Start of Provided material

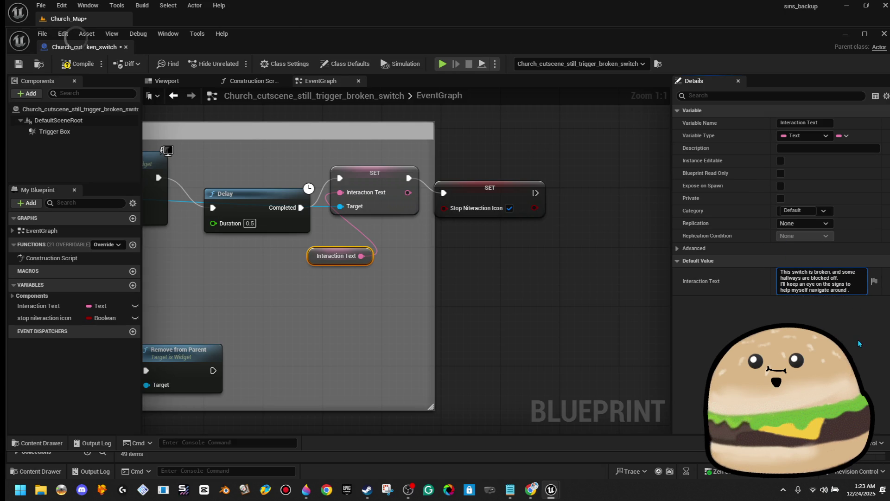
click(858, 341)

End of Provided material
Start of Provided material

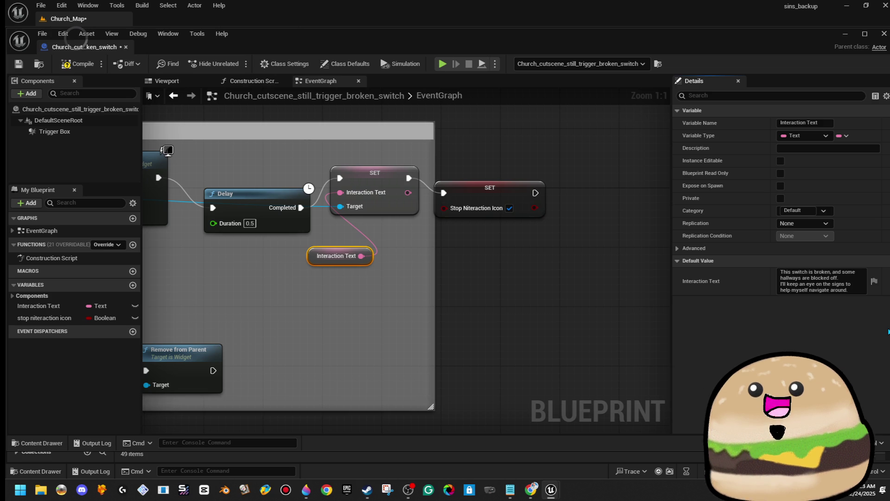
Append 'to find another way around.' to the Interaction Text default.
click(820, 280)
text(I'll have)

End of Provided material
Start of Provided material

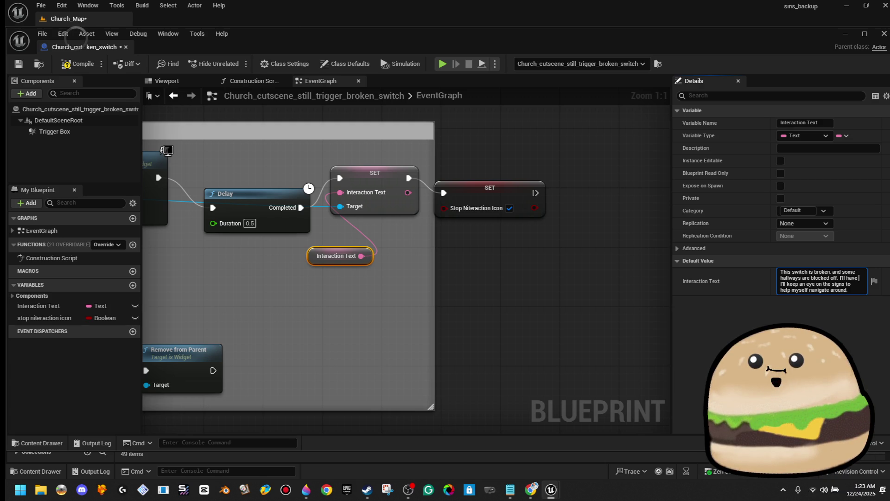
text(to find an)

End of Provided material

What the task requires
Scan the lines above for "Append 'to find" and for "text(I'll have)". Repeat exactly the line holding each of them and every line in between.

Expected output
Append 'to find another way around.' to the Interaction Text default.
click(820, 280)
text(I'll have)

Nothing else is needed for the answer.